As for her salary here versus what she earned in London: "I haven't even bothered to compare it." She was earning £30,000 ($90,000) in London, not including overtime. Although she is happy with her decision to come back to friends and family, she is still getting used to the cost of living. While rents are pretty affordable, dining out and groceries are expensive. "I have booked a holiday to Rarotonga and it will the most expensive week-long holiday I've ever had."

Returned Kiwi Fiona Sherwood says she is loath to lure people back here from Britain under false pretences. "We tend to say 'come home, it's so much easier'. They've got to realise it's not like that."

The financial lawyer came back after six years in London where she had specialised in derivatives banking law, only to find no market for her expertise here.

"I expected a job to fall into my lap but it didn't," she says, admitting to a certain amount of arrogance when going for job interviews - something returning Kiwis can be guilty of.

The lawyer was told off by her agency after an interview.

"'Next time you go for a job don't expect that it's yours,' they told me. I was too pushy, I was telling then how I'd run it and had made the assumption that the job was mine."
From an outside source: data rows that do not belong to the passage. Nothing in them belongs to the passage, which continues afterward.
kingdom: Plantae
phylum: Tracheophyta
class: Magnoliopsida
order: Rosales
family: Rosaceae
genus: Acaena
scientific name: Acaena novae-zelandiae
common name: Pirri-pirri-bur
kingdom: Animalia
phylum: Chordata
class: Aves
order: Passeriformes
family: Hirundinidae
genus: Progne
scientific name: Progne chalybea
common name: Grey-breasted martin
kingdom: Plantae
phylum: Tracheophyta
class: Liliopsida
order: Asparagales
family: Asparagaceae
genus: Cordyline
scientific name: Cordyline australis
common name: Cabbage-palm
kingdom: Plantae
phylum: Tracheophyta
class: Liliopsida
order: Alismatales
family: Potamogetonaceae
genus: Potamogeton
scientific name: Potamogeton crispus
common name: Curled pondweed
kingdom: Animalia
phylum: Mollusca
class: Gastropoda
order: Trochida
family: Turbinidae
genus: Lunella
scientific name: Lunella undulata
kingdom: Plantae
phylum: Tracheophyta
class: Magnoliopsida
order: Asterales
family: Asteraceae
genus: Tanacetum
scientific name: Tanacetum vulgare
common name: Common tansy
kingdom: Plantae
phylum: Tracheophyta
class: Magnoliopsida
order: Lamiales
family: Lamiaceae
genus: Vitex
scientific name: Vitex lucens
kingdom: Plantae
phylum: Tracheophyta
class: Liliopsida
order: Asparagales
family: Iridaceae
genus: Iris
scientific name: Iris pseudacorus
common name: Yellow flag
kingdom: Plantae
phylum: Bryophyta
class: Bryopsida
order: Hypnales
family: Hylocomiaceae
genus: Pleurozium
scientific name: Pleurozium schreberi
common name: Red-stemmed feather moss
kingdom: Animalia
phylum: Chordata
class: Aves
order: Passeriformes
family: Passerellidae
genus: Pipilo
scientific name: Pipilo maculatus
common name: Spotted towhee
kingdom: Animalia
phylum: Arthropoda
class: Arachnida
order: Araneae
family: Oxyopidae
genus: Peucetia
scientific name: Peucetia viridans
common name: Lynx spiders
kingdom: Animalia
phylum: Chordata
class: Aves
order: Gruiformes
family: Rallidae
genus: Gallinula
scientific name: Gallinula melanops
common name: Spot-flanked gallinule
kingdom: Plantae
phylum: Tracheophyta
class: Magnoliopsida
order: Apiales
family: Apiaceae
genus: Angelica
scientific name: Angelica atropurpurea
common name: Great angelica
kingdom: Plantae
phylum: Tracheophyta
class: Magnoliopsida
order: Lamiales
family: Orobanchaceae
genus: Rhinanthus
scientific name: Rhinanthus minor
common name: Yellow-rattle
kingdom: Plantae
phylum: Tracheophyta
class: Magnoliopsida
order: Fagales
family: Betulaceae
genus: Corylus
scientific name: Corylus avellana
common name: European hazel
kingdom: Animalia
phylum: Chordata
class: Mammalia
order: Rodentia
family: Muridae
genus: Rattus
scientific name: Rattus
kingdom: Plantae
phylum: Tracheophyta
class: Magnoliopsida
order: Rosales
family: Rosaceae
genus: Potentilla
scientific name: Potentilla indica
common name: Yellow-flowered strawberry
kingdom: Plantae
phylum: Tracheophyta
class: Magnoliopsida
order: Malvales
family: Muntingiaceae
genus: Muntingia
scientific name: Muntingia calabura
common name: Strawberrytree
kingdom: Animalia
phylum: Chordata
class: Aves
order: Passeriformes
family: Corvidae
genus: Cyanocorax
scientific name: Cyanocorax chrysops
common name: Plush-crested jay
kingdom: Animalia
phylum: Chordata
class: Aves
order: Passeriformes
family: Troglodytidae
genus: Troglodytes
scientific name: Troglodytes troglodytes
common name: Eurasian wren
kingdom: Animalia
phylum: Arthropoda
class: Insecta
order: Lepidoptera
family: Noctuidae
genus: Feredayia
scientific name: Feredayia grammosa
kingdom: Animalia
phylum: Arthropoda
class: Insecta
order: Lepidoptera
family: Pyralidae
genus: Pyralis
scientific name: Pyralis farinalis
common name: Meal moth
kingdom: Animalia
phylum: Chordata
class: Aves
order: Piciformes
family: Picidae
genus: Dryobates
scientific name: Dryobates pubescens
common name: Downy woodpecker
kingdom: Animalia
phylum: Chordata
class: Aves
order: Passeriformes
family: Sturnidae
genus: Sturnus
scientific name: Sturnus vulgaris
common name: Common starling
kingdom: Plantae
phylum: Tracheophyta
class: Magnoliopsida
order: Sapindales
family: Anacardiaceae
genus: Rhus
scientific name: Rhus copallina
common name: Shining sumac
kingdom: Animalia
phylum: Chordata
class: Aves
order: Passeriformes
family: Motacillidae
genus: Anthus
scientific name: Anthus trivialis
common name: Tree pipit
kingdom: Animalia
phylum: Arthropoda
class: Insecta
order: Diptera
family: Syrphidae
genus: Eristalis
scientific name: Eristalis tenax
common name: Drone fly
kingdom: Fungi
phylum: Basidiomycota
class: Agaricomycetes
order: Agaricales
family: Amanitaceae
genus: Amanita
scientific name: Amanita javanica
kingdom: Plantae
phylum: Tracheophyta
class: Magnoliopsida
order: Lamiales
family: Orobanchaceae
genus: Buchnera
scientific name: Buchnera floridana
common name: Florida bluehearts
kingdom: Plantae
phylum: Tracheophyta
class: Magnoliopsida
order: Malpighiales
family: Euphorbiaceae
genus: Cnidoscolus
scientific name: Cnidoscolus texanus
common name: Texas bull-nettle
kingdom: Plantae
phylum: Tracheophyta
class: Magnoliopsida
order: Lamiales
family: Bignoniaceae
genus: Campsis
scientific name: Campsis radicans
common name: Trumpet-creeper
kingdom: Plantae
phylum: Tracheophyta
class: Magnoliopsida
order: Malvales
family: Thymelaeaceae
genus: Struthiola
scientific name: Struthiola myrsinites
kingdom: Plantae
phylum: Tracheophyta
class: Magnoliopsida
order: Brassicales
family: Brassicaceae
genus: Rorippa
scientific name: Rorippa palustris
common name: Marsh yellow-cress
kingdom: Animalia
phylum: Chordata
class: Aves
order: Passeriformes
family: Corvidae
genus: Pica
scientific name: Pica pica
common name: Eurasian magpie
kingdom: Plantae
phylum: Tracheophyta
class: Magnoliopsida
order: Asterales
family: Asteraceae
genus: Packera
Friends back home can be over-optimistic about the situation here and lure people back on slightly false pretences.

At Deutsche Bank in London Sherwood earned a total package of around £70,000 ($210,000) including abonus, and had very little financial incentive to come back to New Zealand. But felt too far from family after September 11, 2001.

The mother of a toddler, she enjoys the fact that she works four days a week and is just 15 minutes from the child care centre. She talks of a colleague in London who works Tuesday to Friday and because of the commute times doesn't see her child from Tuesday until Saturday.

More and more young Britons are making their way here for the easier lifestyle. For some it means a certain amount of sacrifice. Investment banker Adam Challinor has not been able to keep up his Financial Services Authority qualifications while here. He was warned by recruitment agency, Global Career Link, about salaries. "They said I would be in hot demand but not doing jobs that I would want to do," says the Essex-born Londoner. 'We were surprised by the salaries and the cost of living here. When you look at how much less you earn it's more expensive."

Recruitment companies such as Global Career Link try to manage people's expectations as much as possible. General manager Simon Swallow, who spent nearly six years overseas working as a management consultant, says: "Professional people will either come back and be completely disillusioned as their expectations are not met and they will leave again, [or if they] have had their expectation managed, come back and be more realistic.

"It is why we set up in London to sit down with people before they came back and talk about their options."

He says house prices shock incoming workers the most. He adds: "The longer you stay over in the UK the harder it is to find a job when you come back to New Zealand... the higher up you are the less jobs there are."

Challinor, 30, is working in product control for the BNZ in Wellington; he was an investment banker with Morgan Stanley in London. A cancer survivor, he's decided there was more to life than working 15-hour days on the dealing floor. He and partner, nurse Mary Kerr will try their fortunes in Sydney later this year. Both expect an immediate 20 per cent raise plus bonuses and superannuation. Challinor hopes to have more relevant work experience there to make his return to Britain easier.

They were amazed at how little nurses earn here.

"It's an absolute wonder how hospitals run in New Zealand when you see the nurses' pay here. She [partner] was earning more as a graduate nurse in the UK than she is here with seven years' experience."